After three years in Philadelphia, Arrieta returned to the Cubs this spring and all parties were optimistic that the longstanding familiarity could help get the most out of the veteran starter.

The reunion actually got off to a great start in April as Arrieta posted a 3-2 record, 2.57 ERA and 3 quality starts in his first 5 outings.

His struggles began from there and it ultimately got to a point where the Cubs placed him on the injured list in early July with a hamstring strain.

He returned on July 30 but the results still didn’t come the way he or the team had hoped (0-2, 10.50 ERA in 3 starts).

“Early on in the season, his stuff was probably a little bit sharper, it was a little better,” Hoyer said. “Over time this season, things probably tapered back a bit, whether that was some injury issues, whether that was age.

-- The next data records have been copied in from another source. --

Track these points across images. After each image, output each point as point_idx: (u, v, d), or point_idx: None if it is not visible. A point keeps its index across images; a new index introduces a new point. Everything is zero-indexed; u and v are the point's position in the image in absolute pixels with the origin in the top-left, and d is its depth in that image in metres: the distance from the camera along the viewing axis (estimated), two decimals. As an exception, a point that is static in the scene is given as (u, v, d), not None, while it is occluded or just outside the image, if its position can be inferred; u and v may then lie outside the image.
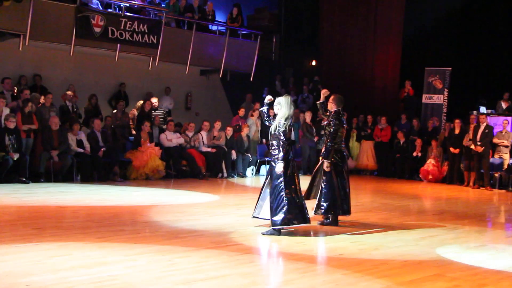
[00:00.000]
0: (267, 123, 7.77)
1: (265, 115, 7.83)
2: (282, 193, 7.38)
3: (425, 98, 17.13)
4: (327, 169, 8.19)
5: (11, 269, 5.35)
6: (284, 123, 7.47)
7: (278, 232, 7.40)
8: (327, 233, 7.90)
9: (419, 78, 17.24)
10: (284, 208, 7.35)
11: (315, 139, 15.78)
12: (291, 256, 6.48)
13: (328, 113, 8.40)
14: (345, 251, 6.87)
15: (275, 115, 7.64)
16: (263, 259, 6.41)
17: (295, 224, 7.46)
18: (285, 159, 7.42)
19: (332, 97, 8.40)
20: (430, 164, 15.24)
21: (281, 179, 7.41)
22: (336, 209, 8.28)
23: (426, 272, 6.01)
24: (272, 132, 7.57)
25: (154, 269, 5.57)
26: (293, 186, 7.46)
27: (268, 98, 7.80)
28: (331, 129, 8.24)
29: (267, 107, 7.80)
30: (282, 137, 7.45)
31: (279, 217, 7.34)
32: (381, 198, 11.99)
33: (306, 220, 7.54)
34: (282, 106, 7.53)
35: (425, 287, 5.44)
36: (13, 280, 5.01)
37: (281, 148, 7.42)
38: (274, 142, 7.52)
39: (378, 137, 16.46)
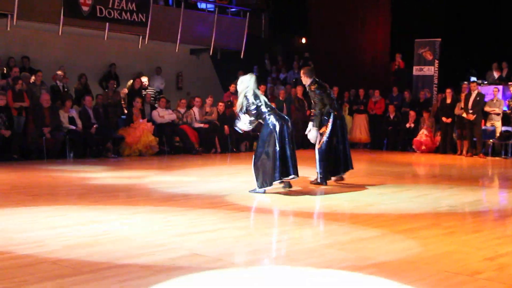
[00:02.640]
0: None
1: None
2: (261, 156, 7.49)
3: (415, 70, 17.13)
4: (312, 139, 8.26)
5: (7, 226, 5.34)
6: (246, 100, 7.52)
7: (263, 190, 7.48)
8: (320, 193, 7.93)
9: (409, 50, 17.23)
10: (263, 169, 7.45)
11: (308, 113, 15.76)
12: (287, 212, 6.52)
13: (307, 87, 8.46)
14: (340, 207, 6.90)
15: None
16: (258, 215, 6.41)
17: (268, 185, 7.49)
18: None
19: (302, 71, 8.57)
20: (423, 134, 15.27)
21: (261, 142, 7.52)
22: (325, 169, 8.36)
23: (422, 222, 6.04)
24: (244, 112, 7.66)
25: (149, 225, 5.57)
26: (271, 146, 7.47)
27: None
28: (316, 98, 8.29)
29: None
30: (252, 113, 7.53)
31: (260, 178, 7.46)
32: (375, 166, 12.03)
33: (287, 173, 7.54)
34: (242, 82, 7.59)
35: (421, 234, 5.46)
36: (10, 235, 5.01)
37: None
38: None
39: (372, 110, 16.47)
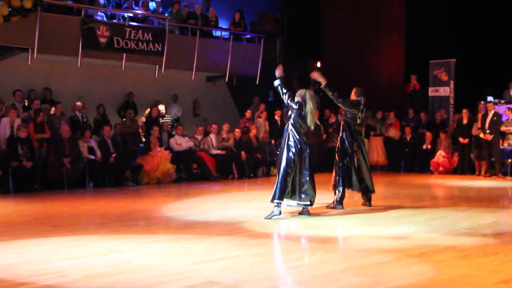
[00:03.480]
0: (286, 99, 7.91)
1: (282, 90, 7.94)
2: (283, 170, 7.69)
3: (431, 91, 17.17)
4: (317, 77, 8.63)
5: (29, 258, 5.48)
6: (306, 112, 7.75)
7: (278, 212, 7.65)
8: (336, 216, 7.99)
9: (424, 71, 17.28)
10: (281, 185, 7.63)
11: (324, 137, 15.86)
12: (302, 238, 6.59)
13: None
14: (355, 231, 6.94)
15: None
16: (274, 241, 6.48)
17: (290, 199, 7.69)
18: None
19: (354, 89, 8.97)
20: (440, 156, 15.25)
21: (281, 160, 7.74)
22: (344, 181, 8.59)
23: (437, 245, 6.07)
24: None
25: (167, 254, 5.68)
26: (293, 164, 7.70)
27: (278, 72, 7.96)
28: (340, 102, 8.64)
29: (279, 82, 7.96)
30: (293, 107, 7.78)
31: (277, 194, 7.64)
32: (392, 189, 12.03)
33: (303, 199, 7.72)
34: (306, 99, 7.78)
35: (436, 257, 5.50)
36: (32, 266, 5.14)
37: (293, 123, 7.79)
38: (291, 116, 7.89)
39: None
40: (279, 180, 7.66)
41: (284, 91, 7.89)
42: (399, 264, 5.27)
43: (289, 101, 7.83)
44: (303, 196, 7.69)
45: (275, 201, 7.64)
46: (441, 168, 15.13)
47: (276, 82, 8.02)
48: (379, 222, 7.50)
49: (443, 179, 14.01)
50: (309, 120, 7.78)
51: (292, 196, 7.69)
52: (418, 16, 18.14)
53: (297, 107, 7.77)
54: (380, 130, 9.10)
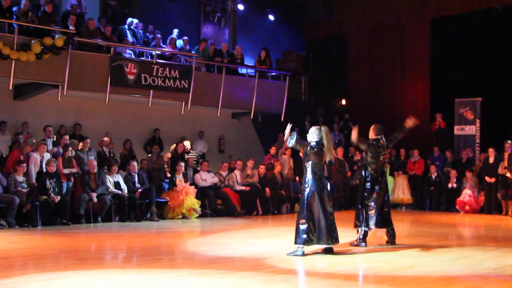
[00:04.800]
0: (303, 148, 7.96)
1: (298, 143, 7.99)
2: (302, 213, 7.67)
3: (457, 130, 17.09)
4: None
5: (55, 290, 5.57)
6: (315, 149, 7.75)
7: (301, 253, 7.59)
8: (360, 254, 7.97)
9: (449, 110, 17.25)
10: (303, 228, 7.61)
11: (348, 175, 15.85)
12: (325, 275, 6.57)
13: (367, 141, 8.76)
14: (379, 269, 6.91)
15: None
16: (298, 277, 6.47)
17: (313, 244, 7.66)
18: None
19: (372, 126, 8.94)
20: (466, 195, 15.10)
21: (303, 199, 7.73)
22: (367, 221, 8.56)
23: (461, 285, 6.01)
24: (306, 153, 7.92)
25: (192, 288, 5.72)
26: (313, 206, 7.69)
27: (288, 127, 7.97)
28: (366, 146, 8.59)
29: (295, 136, 7.98)
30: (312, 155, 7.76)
31: (300, 237, 7.62)
32: (417, 227, 11.94)
33: (326, 241, 7.70)
34: (323, 136, 7.83)
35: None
36: (58, 299, 5.23)
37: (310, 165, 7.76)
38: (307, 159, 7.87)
39: (411, 170, 16.43)
40: (299, 223, 7.68)
41: (304, 143, 7.94)
42: (423, 303, 5.24)
43: (308, 150, 7.84)
44: (330, 238, 7.70)
45: (297, 245, 7.66)
46: (467, 207, 14.96)
47: (291, 143, 7.97)
48: (402, 260, 7.45)
49: (469, 218, 13.84)
50: (327, 157, 7.83)
51: (319, 240, 7.68)
52: (443, 54, 18.18)
53: (316, 149, 7.80)
54: (403, 131, 8.86)
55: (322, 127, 7.98)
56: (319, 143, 7.86)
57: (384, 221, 8.71)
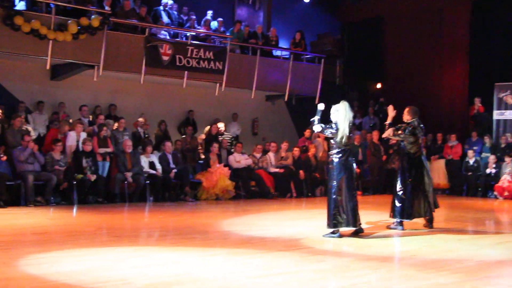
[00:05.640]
0: (325, 133, 7.79)
1: (315, 123, 7.80)
2: (333, 196, 7.55)
3: (496, 114, 16.69)
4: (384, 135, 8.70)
5: (93, 266, 5.59)
6: (336, 128, 7.56)
7: (337, 235, 7.51)
8: (397, 237, 7.84)
9: (489, 94, 16.84)
10: (334, 211, 7.51)
11: (383, 158, 15.64)
12: (363, 256, 6.47)
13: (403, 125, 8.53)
14: (418, 252, 6.78)
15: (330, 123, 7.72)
16: (334, 258, 6.38)
17: (342, 227, 7.54)
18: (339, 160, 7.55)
19: (406, 109, 8.70)
20: (505, 180, 14.76)
21: (333, 183, 7.56)
22: (403, 213, 8.32)
23: (504, 270, 5.86)
24: (330, 137, 7.75)
25: (227, 267, 5.69)
26: (341, 189, 7.55)
27: (320, 106, 7.83)
28: (401, 135, 8.36)
29: (319, 115, 7.82)
30: (337, 139, 7.55)
31: (330, 220, 7.53)
32: (454, 212, 11.72)
33: (355, 224, 7.59)
34: (340, 112, 7.62)
35: (502, 281, 5.31)
36: (96, 273, 5.25)
37: (335, 148, 7.59)
38: (332, 142, 7.67)
39: (448, 155, 16.13)
40: (330, 207, 7.58)
41: (327, 126, 7.68)
42: (463, 286, 5.11)
43: (328, 131, 7.66)
44: (356, 221, 7.61)
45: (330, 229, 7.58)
46: (506, 193, 14.62)
47: (316, 129, 7.78)
48: (441, 244, 7.31)
49: (508, 204, 13.53)
50: (339, 136, 7.59)
51: (348, 224, 7.56)
52: (482, 38, 17.73)
53: (335, 129, 7.61)
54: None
55: (342, 103, 7.68)
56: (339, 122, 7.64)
57: (425, 209, 8.49)
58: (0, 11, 11.74)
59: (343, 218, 7.53)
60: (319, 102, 7.82)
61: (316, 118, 7.77)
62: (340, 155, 7.61)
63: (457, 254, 6.70)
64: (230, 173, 13.15)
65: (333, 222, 7.52)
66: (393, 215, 8.46)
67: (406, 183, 8.40)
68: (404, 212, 8.34)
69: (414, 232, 8.22)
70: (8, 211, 9.72)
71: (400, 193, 8.40)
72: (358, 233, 7.66)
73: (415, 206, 8.38)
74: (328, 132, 7.65)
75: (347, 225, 7.56)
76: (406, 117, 8.64)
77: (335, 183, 7.58)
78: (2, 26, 11.80)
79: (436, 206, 8.65)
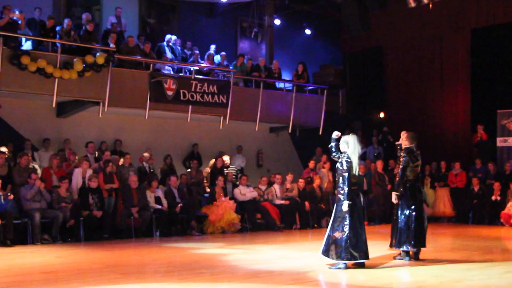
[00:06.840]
0: (335, 158, 7.89)
1: (333, 150, 7.94)
2: (345, 229, 7.55)
3: (499, 141, 16.76)
4: (394, 201, 8.33)
5: (101, 304, 5.62)
6: (350, 161, 7.64)
7: (344, 267, 7.51)
8: (404, 267, 7.83)
9: (491, 121, 16.92)
10: (344, 244, 7.51)
11: (388, 188, 15.65)
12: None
13: (400, 149, 8.56)
14: (425, 283, 6.78)
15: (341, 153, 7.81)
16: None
17: (356, 260, 7.54)
18: (350, 197, 7.54)
19: (405, 134, 8.69)
20: (511, 207, 14.74)
21: (345, 215, 7.57)
22: (408, 243, 8.30)
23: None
24: (339, 169, 7.74)
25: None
26: (353, 223, 7.59)
27: (335, 133, 7.96)
28: (401, 165, 8.39)
29: (334, 142, 7.94)
30: (346, 174, 7.60)
31: (339, 252, 7.54)
32: (461, 240, 11.69)
33: (366, 257, 7.61)
34: (349, 144, 7.71)
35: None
36: (103, 311, 5.27)
37: (345, 185, 7.55)
38: (340, 179, 7.67)
39: (453, 183, 16.14)
40: (337, 237, 7.60)
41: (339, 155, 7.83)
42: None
43: (345, 163, 7.72)
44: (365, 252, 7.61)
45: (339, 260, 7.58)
46: (512, 220, 14.60)
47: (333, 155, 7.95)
48: (448, 275, 7.29)
49: (514, 232, 13.51)
50: (353, 169, 7.69)
51: (364, 255, 7.60)
52: (484, 65, 17.88)
53: (349, 160, 7.70)
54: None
55: (351, 136, 7.81)
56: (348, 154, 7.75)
57: (422, 239, 8.45)
58: (7, 51, 11.94)
59: (355, 251, 7.52)
60: (323, 134, 7.94)
61: (333, 144, 7.91)
62: (351, 184, 7.66)
63: (465, 284, 6.69)
64: (235, 206, 13.18)
65: (347, 255, 7.51)
66: (398, 245, 8.43)
67: (409, 211, 8.40)
68: (410, 241, 8.33)
69: (420, 263, 8.19)
70: (15, 250, 9.75)
71: (397, 221, 8.40)
72: (361, 265, 7.67)
73: (419, 235, 8.37)
74: (344, 164, 7.71)
75: (366, 258, 7.58)
76: (405, 143, 8.61)
77: (347, 213, 7.60)
78: (8, 66, 11.98)
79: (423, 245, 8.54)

“I think with Jake, he did everything he could to succeed. He’s a really hard worker — worked really hard on all his bullpen sessions. This certainly was not a lack of effort on his part in any way. And obviously it didn’t work out.”

The Cubs did not come to this decision lightly. It’s one thing to cut ties with a player who has spent only a few months with the team but the story of the Chicago Cubs cannot be told without mentioning Jake Arrieta.

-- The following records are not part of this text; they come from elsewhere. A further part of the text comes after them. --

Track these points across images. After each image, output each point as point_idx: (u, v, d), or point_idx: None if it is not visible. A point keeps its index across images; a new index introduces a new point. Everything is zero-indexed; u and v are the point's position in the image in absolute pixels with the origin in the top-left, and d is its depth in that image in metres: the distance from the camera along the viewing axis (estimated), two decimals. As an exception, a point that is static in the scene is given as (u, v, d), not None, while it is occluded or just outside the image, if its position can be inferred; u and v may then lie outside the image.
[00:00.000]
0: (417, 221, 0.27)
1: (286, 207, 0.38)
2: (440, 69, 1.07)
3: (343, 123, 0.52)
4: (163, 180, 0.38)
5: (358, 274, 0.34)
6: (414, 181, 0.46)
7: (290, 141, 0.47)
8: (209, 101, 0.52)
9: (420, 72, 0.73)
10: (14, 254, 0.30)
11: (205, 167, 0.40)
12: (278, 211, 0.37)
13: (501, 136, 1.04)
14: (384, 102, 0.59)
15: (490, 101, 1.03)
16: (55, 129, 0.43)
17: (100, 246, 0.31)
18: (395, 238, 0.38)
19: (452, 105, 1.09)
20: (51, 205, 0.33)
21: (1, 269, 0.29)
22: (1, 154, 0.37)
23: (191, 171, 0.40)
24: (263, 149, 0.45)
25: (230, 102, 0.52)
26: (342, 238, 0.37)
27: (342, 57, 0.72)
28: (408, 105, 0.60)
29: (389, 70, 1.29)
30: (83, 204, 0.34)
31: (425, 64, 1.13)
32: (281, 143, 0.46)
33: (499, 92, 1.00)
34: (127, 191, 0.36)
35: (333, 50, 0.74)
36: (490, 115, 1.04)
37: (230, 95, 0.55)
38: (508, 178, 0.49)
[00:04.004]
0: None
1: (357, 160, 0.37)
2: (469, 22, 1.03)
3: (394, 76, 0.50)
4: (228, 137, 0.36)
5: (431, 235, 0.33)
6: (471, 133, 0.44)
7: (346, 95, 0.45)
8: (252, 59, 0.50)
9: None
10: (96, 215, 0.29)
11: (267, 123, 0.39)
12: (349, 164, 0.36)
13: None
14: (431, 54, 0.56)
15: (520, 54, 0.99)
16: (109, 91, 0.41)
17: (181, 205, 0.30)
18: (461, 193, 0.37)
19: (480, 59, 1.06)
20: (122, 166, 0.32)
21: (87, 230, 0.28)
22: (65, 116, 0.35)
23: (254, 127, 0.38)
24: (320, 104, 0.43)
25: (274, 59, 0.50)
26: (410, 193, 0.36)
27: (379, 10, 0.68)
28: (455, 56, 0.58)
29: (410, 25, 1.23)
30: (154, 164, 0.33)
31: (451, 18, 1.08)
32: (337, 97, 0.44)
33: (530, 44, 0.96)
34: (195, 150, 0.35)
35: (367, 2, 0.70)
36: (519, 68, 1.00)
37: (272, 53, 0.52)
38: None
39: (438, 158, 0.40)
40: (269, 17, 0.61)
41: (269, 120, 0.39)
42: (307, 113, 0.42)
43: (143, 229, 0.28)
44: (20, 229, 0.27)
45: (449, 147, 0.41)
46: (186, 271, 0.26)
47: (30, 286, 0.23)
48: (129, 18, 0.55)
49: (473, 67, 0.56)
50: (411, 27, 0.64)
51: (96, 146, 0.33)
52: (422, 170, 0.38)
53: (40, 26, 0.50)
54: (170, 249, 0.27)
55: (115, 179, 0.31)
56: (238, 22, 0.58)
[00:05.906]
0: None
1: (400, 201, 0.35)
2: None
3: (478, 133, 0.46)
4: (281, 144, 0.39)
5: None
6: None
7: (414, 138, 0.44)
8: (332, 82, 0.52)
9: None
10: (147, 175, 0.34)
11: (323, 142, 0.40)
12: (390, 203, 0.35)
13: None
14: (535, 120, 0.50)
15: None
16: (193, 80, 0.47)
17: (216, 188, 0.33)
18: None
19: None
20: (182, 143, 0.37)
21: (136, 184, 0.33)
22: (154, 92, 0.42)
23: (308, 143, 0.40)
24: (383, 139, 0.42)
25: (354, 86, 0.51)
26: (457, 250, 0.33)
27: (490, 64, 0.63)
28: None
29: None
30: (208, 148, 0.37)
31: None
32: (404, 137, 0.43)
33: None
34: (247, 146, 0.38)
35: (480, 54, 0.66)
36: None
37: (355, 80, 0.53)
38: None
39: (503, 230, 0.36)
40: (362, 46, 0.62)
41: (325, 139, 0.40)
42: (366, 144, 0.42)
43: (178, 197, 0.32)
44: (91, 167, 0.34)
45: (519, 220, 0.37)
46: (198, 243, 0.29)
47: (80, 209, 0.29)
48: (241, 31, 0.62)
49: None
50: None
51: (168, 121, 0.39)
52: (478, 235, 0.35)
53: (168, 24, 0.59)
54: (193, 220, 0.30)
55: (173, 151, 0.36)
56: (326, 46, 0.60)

His right arm and supreme confidence led to one of the greatest stretches the game has ever seen from a starting pitcher in 2015 and he won a Cy Young Award for his efforts.

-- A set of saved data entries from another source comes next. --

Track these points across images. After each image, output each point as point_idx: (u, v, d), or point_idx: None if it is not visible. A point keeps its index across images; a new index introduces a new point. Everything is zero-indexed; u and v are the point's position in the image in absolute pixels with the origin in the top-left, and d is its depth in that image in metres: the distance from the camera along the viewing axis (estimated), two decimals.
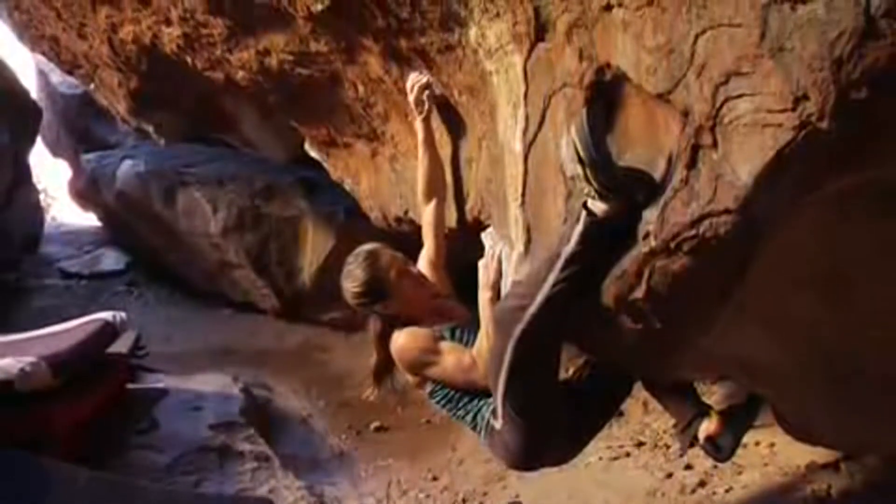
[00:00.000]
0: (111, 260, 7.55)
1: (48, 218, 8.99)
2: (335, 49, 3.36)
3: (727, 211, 1.78)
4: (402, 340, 2.83)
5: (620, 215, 2.06)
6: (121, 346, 4.10)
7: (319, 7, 3.13)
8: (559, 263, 2.16)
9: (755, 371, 2.66)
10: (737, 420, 2.80)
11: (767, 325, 2.33)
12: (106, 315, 3.98)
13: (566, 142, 2.29)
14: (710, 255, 1.88)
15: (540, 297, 2.19)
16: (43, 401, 3.34)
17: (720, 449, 2.79)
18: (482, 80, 2.79)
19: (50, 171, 9.85)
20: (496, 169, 2.86)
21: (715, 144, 1.78)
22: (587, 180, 2.02)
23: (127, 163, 6.68)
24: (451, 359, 2.76)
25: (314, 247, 5.81)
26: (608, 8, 2.03)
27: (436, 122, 3.22)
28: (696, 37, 1.76)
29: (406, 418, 4.82)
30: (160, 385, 4.31)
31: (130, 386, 4.19)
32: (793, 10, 1.52)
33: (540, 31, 2.36)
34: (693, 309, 2.09)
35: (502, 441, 2.65)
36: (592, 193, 2.04)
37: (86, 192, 7.52)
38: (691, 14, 1.77)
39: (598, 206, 2.06)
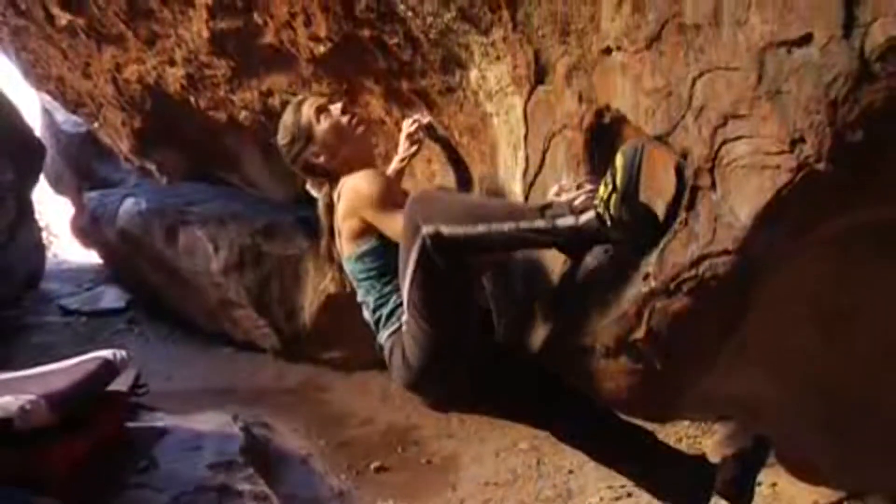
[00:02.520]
0: (112, 297, 7.53)
1: (49, 255, 8.98)
2: (337, 90, 3.39)
3: (726, 252, 1.79)
4: (363, 176, 2.54)
5: (617, 245, 2.07)
6: (120, 384, 4.09)
7: (322, 49, 3.18)
8: (520, 224, 2.08)
9: (756, 410, 2.65)
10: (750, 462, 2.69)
11: (768, 363, 2.33)
12: (106, 353, 3.96)
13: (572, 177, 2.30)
14: (709, 295, 1.88)
15: (476, 230, 2.10)
16: (42, 439, 3.32)
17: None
18: (483, 121, 2.81)
19: (52, 208, 9.88)
20: None
21: (714, 186, 1.79)
22: (607, 206, 1.96)
23: (129, 201, 6.70)
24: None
25: (315, 286, 5.81)
26: (607, 51, 2.07)
27: (437, 163, 3.24)
28: (694, 80, 1.79)
29: (406, 458, 4.79)
30: (160, 424, 4.28)
31: (130, 424, 4.16)
32: (789, 53, 1.54)
33: (540, 73, 2.39)
34: (694, 349, 2.09)
35: (402, 348, 2.41)
36: (606, 217, 1.99)
37: (87, 229, 7.54)
38: (689, 58, 1.79)
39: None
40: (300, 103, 2.75)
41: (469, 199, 2.53)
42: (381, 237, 2.52)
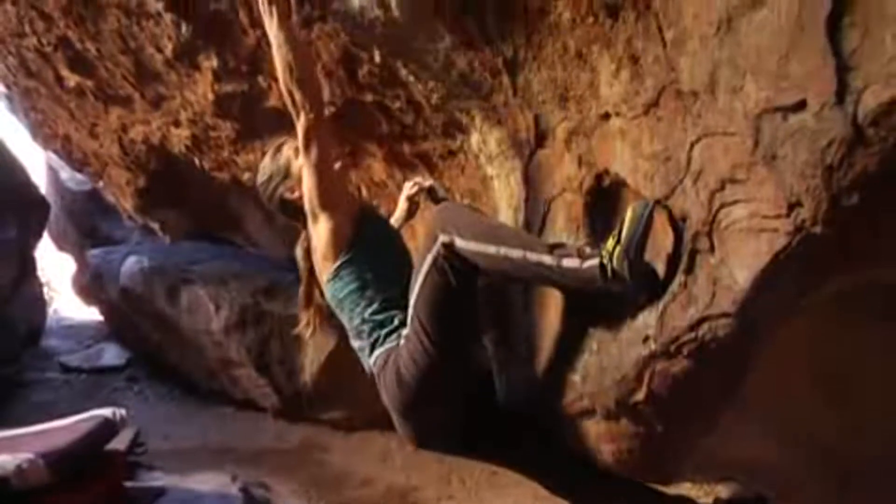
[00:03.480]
0: (112, 355, 7.51)
1: (50, 311, 8.98)
2: (340, 153, 3.42)
3: (725, 314, 1.80)
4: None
5: (616, 295, 2.07)
6: (119, 442, 4.06)
7: (325, 112, 3.21)
8: (529, 255, 2.12)
9: (758, 470, 2.63)
10: None
11: (769, 423, 2.33)
12: (105, 412, 3.94)
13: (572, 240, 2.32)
14: (710, 357, 1.89)
15: (487, 249, 2.16)
16: (40, 498, 3.29)
17: None
18: (483, 184, 2.84)
19: (54, 265, 9.91)
20: None
21: (712, 249, 1.81)
22: (611, 258, 1.97)
23: (131, 259, 6.71)
24: None
25: (316, 346, 5.79)
26: (606, 117, 2.10)
27: None
28: (692, 145, 1.81)
29: None
30: (158, 483, 4.24)
31: (128, 484, 4.13)
32: (784, 119, 1.57)
33: (540, 138, 2.42)
34: (695, 411, 2.09)
35: (397, 366, 2.35)
36: (608, 269, 1.97)
37: (89, 286, 7.54)
38: (687, 123, 1.82)
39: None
40: (279, 146, 2.73)
41: (490, 221, 2.49)
42: (353, 249, 2.51)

He was also a major part of securing the most elusive championship in American sports history, forming a dominant starting rotation with Jon Lester and Kyle Hendricks in the 2016 regular season and winning 2 games on the road in Cleveland in the World Series.

“You hate that one on so many levels for me,” Ross said of the moves. “A friend and I’ve got so much to be thankful for that he’s given me. It stinks. I try to forget stuff like last night and looking up at his numbers on the board.

“What he’s done for this organization, how consistent he’s been with the time I was on his team in ‘15 and ‘16 – those are the things I’m holding on to.”

During his dominant run, Arrieta threw a pair of no-hitters, including one with Ross behind the plate in April 2016.

His Cubs career ends with a 73-42 record, 3.14 ERA and 1.10 WHIP (including this season).

As the organization looks to turn the page and begin a new chapter, the Cubs were clear that this season is only a footnote on Arrieta’s lasting legacy.

“Nothing that happened on the mound last night or the other night in any way diminishes his role in club history,” Hoyer said. “When you look back, I think there’s a really good argument to say he’s one of the more influential people in the history of this franchise.

“Other guys probably have longer careers, probably put up some more numbers. But when you look at what the apex of his career was here, you could argue it had as much of an impact on three really good seasons in ‘15, ‘16 and ‘17 and a world championship. You could argue he had as much influence in that or as much to do with that as any single player. Nothing at all this year diminishes what he’s done.

“This guy’s a legend here. Some of my personal fondest memories of ‘15 and ‘16 were both because of his dominance and also the confidence that he gave our group. We talk about what allowed a group of young players to perform the way they did — I think being under the umbrella of his confidence helped that a great deal and we all benefited from that tremendously.”